I have to admit: I know very little about Hatsune Miku. I had never even heard of the 13-year-old game series Hatsune Miku: Project DIVA before playing its newest entry, Hatsune Miku: Project DIVA Megamix+. Despite my lack of knowledge about the game, its series, or its title character, Hatsune Miku: Project DIVA Megamix+ managed to engage me very quickly, with a fun blend of classic rhythm game mechanics, some fun visuals, and a very replayable loop.
For those of you (like me) who don’t know anything about this series, I’ll start with its general concept. In the Hatsune Miku: Project DIVA series, you play a pretty standard rhythm game, but instead of the songs being selected from popular music or maybe instrumental tracks, all of the songs are made using Vocaloids, the voice generation software that spawned Hatsune Miku initially. While not all of the songs in Megamix+ are Hatsune Miku songs, the vast majority of the are, and most of the others feature her in some way.
When I say that the gameplay of Megamix+ has pretty standard rhythm gameplay, I mean that it has the usual button prompts floating across the screen towards a corresponding slot and when the button floats into the slot, you press the button on the controller. The closer you are to perfect timing, the more points you get. You can also build up a streak for consecutive correct hits, and missing will break the streak. Additionally, you have a sort of life bar up at the top of the screen, and missing buttons will drain the bar, and if the bar fully drains the round will end automatically and you will fail.
I really don’t have a lot more to say about the gameplay because it really does not get much more complicated than that. It is very much a twist on Dance Dance Revolution without the mat. There are a few alterations. For example, buttons float in from anywhere on the screen and move at varying paces, which I found made it a little hard to track them at times, as buttons might actually pass over other buttons to get where they’re going, which resulted in me pressing buttons at the wrong times, thinking they were going to other places.
The streak system also struck me as a little interesting. I couldn’t really tell what kind of bonus a streak gave you (though it was clear that there was some bonus), but you can only keep a streak on consecutive “Good” or “Cool” presses, which are the two best in the game. The next level down, “Safe”, will end a streak, even though a “Safe” button press felt pretty good to me. This makes the streaks very difficult to maintain, which in turn made it quite difficult to get higher rank finishes, though that might also have to do with my lack of rhythm game experience (and decidedly iffy sense of rhythm in general).
Perhaps the largest issue I had with the gameplay was that the game really struggled to keep a solid framerate. Even on my hefty gaming PC, the game would often drop to noticeably low framerates that would be choppy for any game, but felt extra-bad in a rhythm game. As you would expect, having the icons freeze on the screen and then move again as the game chugs along, trying to keep up with the pace of the song, makes it really hard to time the button presses. The framerate drops didn’t happen too often, but a game like this depends on a stable framerate and the regular drops, especially at the start of songs, were a little disappointing.

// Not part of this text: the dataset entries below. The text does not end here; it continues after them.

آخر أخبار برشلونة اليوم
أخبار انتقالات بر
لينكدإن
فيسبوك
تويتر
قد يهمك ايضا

If you’re wondering what might cause these drops in the framerate, you don’t need to look any further than the graphics. While still sticking to the very anime look of Hatsune Miku and the other characters, the music videos can have pretty intense lighting and particle effects. These effects make the music videos pretty cool, but I can’t say that it is worth the cost, considering that when you play the game you don’t really have time to look at the music videos at all.

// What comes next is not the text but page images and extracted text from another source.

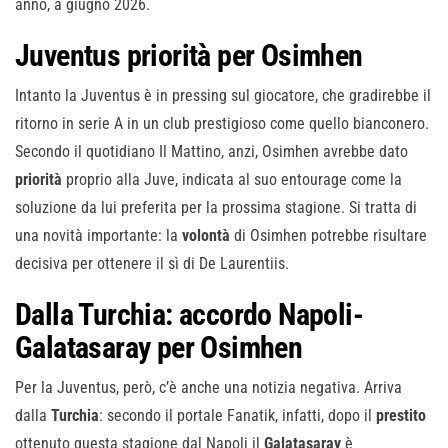
anno, a giugno 2026.
Juventus priorità per Osimhen
Intanto la Juventus è in pressing sul giocatore, che gradirebbe il
ritorno in serie A in un club prestigioso come quello bianconero.
Secondo il quotidiano Il Mattino, anzi, Osimhen avrebbe dato
priorità
proprio alla Juve, indicata al suo entourage come la
soluzione da lui preferita per la prossima stagione. Si tratta di
una novità importante: la
volontà
di Osimhen potrebbe risultare
decisiva per ottenere il sì di De Laurentiis.
Dalla Turchia: accordo Napoli-
Galatasaray per Osimhen
Per la Juventus, però, c’è anche una notizia negativa. Arriva
dalla
Turchia
: secondo il portale Fanatik, infatti, dopo il
prestito
ottenuto questa stagione dal Napoli il
Galatasaray
è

The game has some other mechanics, like the ability to buy outfits for the different characters and customize them, or customize the button press effects, the game is completely centered around the rhythm game and Hatsune Miku’s music. I don’t mind how straightforward it all is, because the game is quite fun. Like I said earlier, it is just about exactly what you would expect from a Hatsune Miku rhythm game, but that is by no means a bad thing. Hatsune Miku: Project DIVA Megamix+ presents a clean and understandable game that anyone with even basic rhythm game experience can get into. It’s not revolutionary, but if you like rhythm games, you’ll find it to be more than enough fun.